▸ **RECORDS FOR THIS EXERCISE**
******************************

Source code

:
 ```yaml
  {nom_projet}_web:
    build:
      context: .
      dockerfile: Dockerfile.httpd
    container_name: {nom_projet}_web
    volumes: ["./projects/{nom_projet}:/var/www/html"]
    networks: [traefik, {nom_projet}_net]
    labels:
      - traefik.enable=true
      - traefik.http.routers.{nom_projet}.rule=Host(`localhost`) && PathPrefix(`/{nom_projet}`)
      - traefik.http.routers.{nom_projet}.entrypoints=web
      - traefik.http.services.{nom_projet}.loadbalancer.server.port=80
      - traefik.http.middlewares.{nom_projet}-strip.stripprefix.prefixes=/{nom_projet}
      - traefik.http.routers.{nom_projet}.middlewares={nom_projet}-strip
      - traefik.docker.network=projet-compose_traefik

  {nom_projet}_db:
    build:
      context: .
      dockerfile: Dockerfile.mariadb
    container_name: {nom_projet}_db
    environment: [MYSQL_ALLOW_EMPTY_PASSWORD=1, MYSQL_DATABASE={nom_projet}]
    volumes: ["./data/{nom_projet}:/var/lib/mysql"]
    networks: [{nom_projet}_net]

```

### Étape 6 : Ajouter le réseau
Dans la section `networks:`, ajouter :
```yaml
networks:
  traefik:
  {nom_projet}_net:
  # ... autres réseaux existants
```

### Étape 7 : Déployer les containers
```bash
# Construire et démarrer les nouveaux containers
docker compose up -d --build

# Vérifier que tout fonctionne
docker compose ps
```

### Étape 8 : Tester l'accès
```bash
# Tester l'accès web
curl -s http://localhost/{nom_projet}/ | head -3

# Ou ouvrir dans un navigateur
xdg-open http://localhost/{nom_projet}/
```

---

******************************

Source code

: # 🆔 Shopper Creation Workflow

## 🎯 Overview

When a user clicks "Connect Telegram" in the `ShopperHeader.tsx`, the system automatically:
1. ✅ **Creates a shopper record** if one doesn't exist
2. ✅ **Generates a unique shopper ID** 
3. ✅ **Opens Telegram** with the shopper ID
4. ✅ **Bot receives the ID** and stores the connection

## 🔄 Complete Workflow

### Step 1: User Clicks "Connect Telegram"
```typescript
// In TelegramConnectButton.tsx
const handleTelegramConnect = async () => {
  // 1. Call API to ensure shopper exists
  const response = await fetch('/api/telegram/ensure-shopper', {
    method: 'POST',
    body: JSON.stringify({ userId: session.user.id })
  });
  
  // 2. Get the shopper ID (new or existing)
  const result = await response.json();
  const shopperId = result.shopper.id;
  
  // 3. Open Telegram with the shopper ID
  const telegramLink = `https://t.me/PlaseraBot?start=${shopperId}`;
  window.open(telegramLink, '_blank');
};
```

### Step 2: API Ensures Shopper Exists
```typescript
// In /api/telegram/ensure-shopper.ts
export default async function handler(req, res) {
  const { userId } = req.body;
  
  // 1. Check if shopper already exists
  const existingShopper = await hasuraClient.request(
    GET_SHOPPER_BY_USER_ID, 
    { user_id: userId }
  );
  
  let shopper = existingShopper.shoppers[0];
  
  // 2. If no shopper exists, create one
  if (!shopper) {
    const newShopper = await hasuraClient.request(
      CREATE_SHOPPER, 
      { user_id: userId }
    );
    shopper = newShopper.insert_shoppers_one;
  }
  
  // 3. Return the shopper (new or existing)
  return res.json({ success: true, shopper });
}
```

******************************

Show, from the listing above, every line holding the word "with".

▸ **RESPONSE**
3. ✅ **Opens Telegram** with the shopper ID
  // 3. Open Telegram with the shopper ID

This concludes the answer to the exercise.